У дверей церкви собралась толпа из священников и прихожан, которые пытались выйти наружу, в то время как группа паломников направлялась внутрь храма. Несчастные паломники, стеная и рыдая, потянулись друг за другом к алтарю. Многих болезнь или религиозное рвение заставляли ползти на коленях, иные хромали на костылях, а одного внесли на носилках. Все они жаждали прощения или чудесного исцеления, или и того и другого одновременно. Они подходили и клали руки на камень, который, как утверждала молва, был взят на могиле Девы Марии и вмурован в пол перед алтарем, когда эта церковь строилась. Один из прежних королей Уэссекса, то ли Альфред, то ли Этельстан, точно она не помнила, купил его и поместил здесь. По слухам, неисчислимое множество людей исцелились от своих хворей, просто прикоснувшись к камню, и ищущие избавления и умиротворения шли сюда нескончаемой чередой.
Сейчас умиротворенности здесь не было и близко.

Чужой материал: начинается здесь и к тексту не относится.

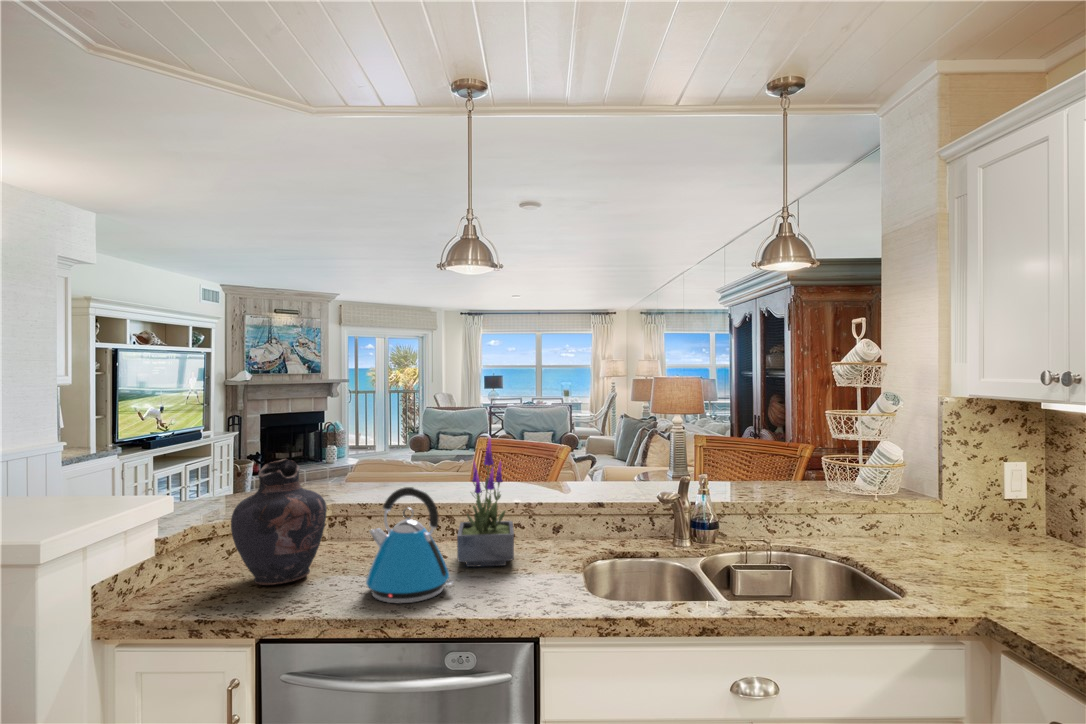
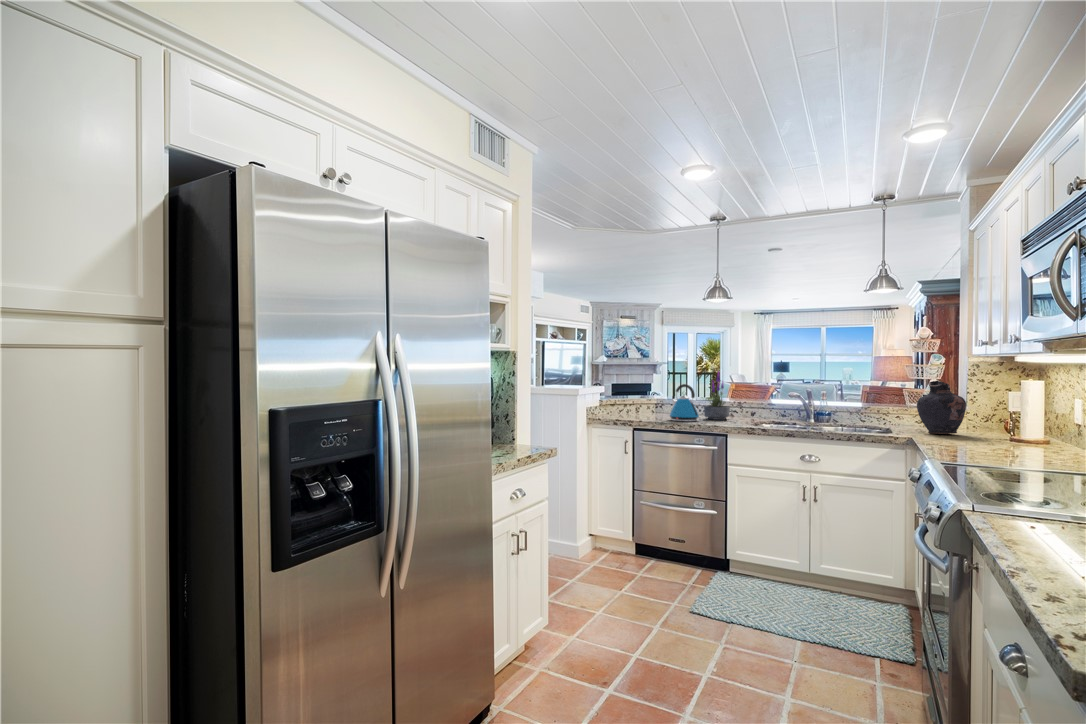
vase: present [231,459,327,585] -> present [917,380,966,434]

Пронзительный гомон, издаваемый паломниками, действовал Эльгиве на нервы, и только она решила, что посланник ее отца может катиться к черту, как от толпы у входа в церковь отделилась фигура в темно-зеленом одеянии и, подойдя, встала позади нее.
— Что нового, миледи?
Она узнала этот голос, и по ее спине пробежала дрожь сладкого предчувствия. Но ожидание в церкви и паломники испортили ей настроение, и успокоить ее теперь было нелегко.
— Вы опоздали, — сказала она шипящим шепотом. — Почему вы заставили меня так долго ждать?
— Простите меня. Я выполнял задание, и меня задержали.
Теперь она уловила его запах, этот возбуждающий мужской аромат кожи, лошадей и пота. Тепло его тела немного отогнало холод каменный стены позади нее, но в его голосе было недостаточно раскаяния, чтобы она смягчилась.
— Больше никогда не заставляйте меня ждать, — резко сказала она. — Мое время дороже любых ваших поручений.
Сложив перед собой ладони, она склонила голову, притворяясь, будто молится на тот случай, если кто-нибудь будет на нее смотреть.